WHAT IS NEEDED -> In the forum thread, on what date did the resort developer Rancho Manana Ventures file for bankruptcy?

EXCERPT TO READ ->

This is very interesting.  I, too, found conflicting and confusing information when talking to the various parties.  I suspect, based on your post, that Rancho Manana filed for bankruptcy rather than ILX.  But then it doesn't make sense that only II exchanges and ILX reservations are affected.  I'm not sure what the straight story is, but Rancho Manana has some serious issues.

Steve


----------



## LynnW (Aug 28, 2008)

This is very sad news from such a beautiful resort    We have stayed twice with both exchanges made through DAE and were ready to put in another request for Oct 2009. This is really bad news for those who have had their exchanges cancelled at this late date. I wonder if this would also affect exchanges made with DAE ?

Lynn


----------



## Premiere Vacation Club (Aug 28, 2008)

*From Premiere Vacation Club:  To Steve and Others*

Please allow us to correct a misunderstanding and incorrect information disseminated by Steve in his posting of August 27, 2008 at 12:05 AM.   Premiere Vacation Club is not in bankruptcy.  The developer of the resort, Rancho Manana Ventures, filed bankruptcy on August 13, 2008 owing substantial amounts to the Rancho Manana homeowners association.  The developer is not affiliated with Premiere Vacation Club or with ILX Resorts in any way.  Premiere Vacation Club is current in, and has in fact prepaid its obligations to the Rancho Manana homeowners association.

SOURCE MATERIAL ->
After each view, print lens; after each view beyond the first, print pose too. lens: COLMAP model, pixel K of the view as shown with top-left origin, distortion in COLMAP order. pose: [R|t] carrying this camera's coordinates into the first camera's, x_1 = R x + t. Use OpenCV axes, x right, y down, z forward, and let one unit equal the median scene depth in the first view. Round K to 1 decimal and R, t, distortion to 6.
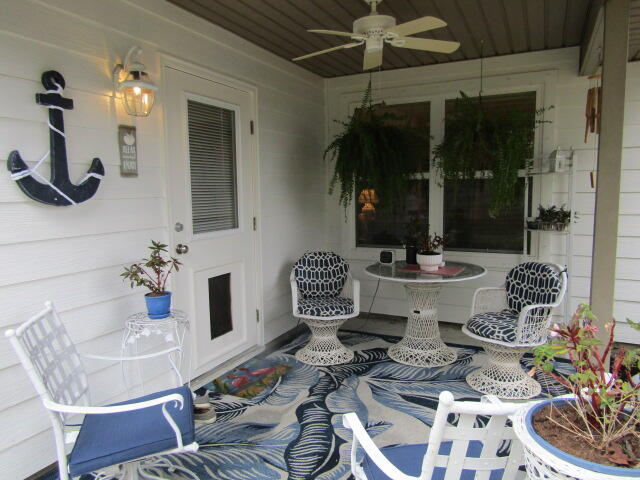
lens RADIAL K [[455.0, 0, 321.0], [0, 455.0, 239.9], [0, 0, 1]] dist [-0.009106, 0.004679]
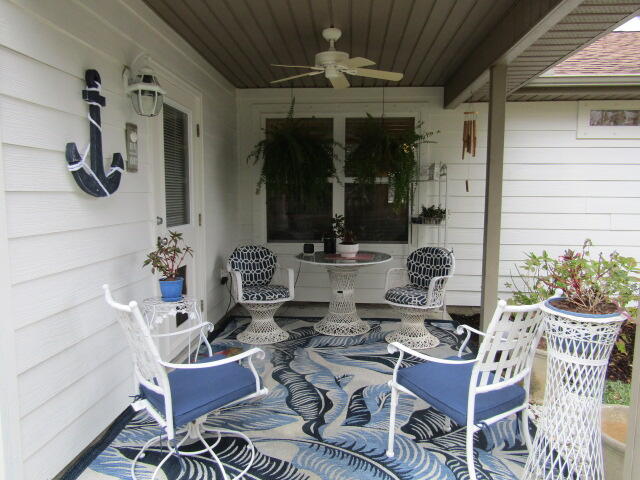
lens RADIAL K [[455.0, 0, 318.3], [0, 455.0, 240.2], [0, 0, 1]] dist [-0.009106, 0.004679]
pose [[0.927635, -0.020148, 0.372944, -0.329097], [0.024554, 0.999674, -0.007067, 0.031315], [-0.372680, 0.015713, 0.927827, -0.116046]]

ANSWER -> August 13, 2008